Histologic section from a nondiseased control (left), an acalculous cholecystitis patient (middle), and a calculous cholecystitis patient (right). The cholecystitis patients had more fat in the gallbladder wall, cholecystosteatosis (alcalculous) or steatocholecystitis (calculous).
Conclusions
The obesity epidemic has led to increased obesity research. Visceral fat is now considered to be an endocrine organ which produces multiple adipokines. The combination of high leptin and low adiponectin is associated with the metabolic syndrome, an insulin-resistant state in which steatosis and proinflammatory cytokines cause organ dysfunction. Over time and probably with a ‘second hit’, inflammation leads to fibrosis and, eventually, to cancer. This sequence of events has been most clearly elucidated in the liver where NAFLD → NASP → cirrhosis → HCC. However, a similar process most likely occurs in the pancreas where NAFPD → NASP → chronic pancreatitis → pancreatic cancer.

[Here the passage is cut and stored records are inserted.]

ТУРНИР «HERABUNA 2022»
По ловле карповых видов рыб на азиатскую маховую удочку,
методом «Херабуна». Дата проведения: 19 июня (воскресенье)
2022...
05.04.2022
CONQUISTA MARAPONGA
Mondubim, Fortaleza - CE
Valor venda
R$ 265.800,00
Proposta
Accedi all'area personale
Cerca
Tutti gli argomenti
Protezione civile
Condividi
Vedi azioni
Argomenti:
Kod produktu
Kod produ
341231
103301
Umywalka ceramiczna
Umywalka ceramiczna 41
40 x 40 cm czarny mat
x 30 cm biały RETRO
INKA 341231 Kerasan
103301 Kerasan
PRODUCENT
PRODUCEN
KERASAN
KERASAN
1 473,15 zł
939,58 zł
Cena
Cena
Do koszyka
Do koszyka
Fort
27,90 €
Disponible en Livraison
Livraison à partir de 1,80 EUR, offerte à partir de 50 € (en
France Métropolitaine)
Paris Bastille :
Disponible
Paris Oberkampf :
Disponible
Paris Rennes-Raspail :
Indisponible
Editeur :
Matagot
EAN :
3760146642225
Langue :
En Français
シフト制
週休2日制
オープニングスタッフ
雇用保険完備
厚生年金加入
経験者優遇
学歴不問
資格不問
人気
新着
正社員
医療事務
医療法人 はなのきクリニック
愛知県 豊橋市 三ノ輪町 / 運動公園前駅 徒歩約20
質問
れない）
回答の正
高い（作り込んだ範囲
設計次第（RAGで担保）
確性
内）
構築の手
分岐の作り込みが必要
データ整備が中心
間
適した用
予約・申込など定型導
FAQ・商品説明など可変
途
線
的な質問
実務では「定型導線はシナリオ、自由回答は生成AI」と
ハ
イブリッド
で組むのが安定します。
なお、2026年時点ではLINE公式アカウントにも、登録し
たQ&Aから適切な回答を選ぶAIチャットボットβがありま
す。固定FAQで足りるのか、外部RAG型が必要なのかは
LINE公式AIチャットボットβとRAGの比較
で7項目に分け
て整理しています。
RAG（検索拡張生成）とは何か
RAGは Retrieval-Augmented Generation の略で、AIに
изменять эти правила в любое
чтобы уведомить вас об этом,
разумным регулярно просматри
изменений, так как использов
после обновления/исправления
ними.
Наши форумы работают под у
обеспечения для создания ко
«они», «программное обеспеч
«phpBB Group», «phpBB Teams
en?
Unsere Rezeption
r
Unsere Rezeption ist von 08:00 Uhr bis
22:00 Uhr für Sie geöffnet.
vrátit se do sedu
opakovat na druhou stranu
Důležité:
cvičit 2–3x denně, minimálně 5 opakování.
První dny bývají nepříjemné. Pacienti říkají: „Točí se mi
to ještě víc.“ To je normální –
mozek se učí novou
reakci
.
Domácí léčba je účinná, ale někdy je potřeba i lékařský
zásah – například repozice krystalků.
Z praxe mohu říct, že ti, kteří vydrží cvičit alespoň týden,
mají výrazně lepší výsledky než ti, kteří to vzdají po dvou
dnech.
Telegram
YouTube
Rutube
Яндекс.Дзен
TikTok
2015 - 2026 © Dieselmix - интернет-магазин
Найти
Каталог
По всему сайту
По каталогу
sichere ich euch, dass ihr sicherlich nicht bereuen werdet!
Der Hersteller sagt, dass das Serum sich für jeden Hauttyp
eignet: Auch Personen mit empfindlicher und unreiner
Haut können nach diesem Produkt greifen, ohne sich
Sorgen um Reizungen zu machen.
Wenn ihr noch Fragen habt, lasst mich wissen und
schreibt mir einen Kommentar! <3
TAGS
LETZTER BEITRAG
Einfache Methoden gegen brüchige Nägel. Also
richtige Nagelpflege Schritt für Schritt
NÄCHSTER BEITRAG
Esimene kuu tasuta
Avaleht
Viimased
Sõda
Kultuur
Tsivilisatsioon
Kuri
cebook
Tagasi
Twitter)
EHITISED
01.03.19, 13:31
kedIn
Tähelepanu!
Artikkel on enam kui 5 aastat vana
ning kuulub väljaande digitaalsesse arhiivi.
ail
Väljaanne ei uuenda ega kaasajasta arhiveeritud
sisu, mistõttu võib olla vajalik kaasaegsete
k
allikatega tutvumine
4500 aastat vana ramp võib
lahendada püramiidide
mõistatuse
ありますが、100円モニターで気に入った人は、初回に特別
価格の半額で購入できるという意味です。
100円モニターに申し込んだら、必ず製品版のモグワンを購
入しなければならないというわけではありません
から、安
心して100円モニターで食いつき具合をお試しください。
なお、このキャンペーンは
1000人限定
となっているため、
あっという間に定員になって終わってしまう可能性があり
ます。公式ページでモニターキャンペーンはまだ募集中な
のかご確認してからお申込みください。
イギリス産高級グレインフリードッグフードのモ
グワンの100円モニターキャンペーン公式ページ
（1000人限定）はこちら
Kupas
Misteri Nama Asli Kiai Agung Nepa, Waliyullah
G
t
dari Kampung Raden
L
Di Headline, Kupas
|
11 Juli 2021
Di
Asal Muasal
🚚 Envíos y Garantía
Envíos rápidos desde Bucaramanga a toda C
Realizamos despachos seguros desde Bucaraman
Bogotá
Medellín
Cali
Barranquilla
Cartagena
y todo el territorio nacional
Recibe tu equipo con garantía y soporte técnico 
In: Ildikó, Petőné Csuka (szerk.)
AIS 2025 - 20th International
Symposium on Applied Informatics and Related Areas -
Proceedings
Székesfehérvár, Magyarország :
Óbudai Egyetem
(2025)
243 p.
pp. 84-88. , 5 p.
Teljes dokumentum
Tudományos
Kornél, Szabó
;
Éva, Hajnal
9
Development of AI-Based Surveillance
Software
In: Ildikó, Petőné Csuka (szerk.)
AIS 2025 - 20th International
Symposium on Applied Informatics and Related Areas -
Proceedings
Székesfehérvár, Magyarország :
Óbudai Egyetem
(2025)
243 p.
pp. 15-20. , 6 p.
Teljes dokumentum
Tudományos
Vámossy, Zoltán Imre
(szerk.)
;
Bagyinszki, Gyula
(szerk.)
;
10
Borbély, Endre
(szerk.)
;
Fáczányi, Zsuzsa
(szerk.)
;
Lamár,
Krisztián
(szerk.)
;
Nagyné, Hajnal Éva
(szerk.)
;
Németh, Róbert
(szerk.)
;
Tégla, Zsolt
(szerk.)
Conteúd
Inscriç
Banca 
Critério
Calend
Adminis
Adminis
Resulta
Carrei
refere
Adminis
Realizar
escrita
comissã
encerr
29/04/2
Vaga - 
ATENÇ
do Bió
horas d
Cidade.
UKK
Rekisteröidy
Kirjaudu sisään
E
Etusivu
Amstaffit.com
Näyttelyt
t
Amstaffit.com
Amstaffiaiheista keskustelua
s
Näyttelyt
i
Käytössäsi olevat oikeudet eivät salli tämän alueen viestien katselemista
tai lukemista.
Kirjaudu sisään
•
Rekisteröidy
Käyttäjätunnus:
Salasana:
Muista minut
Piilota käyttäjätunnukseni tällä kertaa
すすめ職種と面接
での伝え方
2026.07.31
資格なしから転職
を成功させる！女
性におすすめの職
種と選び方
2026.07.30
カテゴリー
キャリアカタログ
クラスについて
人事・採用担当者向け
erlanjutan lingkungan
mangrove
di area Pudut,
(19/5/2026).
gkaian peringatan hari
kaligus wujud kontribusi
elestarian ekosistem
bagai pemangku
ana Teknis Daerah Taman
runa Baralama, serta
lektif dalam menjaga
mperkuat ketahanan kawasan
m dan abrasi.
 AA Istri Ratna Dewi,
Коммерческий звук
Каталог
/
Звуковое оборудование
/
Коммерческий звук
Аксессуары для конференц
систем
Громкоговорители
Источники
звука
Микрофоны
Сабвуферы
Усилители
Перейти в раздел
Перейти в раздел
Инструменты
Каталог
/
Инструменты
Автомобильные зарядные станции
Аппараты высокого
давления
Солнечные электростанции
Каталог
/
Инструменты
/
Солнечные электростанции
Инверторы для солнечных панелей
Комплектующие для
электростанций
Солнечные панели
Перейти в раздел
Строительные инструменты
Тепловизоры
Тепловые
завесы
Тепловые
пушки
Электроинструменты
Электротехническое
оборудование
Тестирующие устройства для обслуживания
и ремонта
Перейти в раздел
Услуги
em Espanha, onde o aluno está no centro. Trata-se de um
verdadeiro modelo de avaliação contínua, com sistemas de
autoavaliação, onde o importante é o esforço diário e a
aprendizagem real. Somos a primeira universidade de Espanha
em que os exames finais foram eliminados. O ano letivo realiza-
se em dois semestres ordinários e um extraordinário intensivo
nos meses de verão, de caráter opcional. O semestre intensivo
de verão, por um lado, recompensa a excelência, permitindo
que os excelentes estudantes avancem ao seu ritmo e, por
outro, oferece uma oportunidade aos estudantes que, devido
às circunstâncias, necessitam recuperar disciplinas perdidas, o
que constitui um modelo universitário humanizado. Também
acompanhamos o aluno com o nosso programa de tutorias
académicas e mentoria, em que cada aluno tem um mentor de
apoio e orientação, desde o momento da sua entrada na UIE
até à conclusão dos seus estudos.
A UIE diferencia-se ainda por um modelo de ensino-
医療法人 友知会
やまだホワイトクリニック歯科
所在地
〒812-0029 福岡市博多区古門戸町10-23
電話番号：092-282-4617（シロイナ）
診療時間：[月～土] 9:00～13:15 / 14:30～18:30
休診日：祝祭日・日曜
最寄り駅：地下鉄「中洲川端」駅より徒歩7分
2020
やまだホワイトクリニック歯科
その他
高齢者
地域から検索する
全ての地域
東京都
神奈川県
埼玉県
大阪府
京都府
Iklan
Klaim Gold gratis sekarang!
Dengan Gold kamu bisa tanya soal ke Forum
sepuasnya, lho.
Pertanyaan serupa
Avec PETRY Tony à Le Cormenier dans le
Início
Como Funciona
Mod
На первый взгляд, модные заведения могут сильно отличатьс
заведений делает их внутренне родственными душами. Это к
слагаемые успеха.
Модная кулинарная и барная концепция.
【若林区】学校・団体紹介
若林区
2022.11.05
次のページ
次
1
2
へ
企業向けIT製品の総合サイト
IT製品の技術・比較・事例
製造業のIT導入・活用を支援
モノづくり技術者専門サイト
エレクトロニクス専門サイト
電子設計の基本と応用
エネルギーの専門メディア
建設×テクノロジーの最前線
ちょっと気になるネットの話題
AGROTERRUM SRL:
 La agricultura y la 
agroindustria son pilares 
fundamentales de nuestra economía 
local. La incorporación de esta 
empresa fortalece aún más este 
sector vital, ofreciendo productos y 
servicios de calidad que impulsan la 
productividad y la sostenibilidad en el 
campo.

Likewise, in the gallbladder NAFGBD (cholecystosteatosis) → steatocholecystitis → gallstones → gallbladder cancer. For the HPB surgeon, organ steatosis is significant because it increases the risk of liver resection, alters the function of the donor liver, increases the risk of pancreatic fistula following pancreatic resection, and increases the incidence of chronic acalculous cholecystitis and the need for cholecystectomy.
Footnotes
Presented as the Presidential Address, 7th World Congress of the International Hepato-Pancreato-Biliary Association, Edinburgh, UK, September 2006.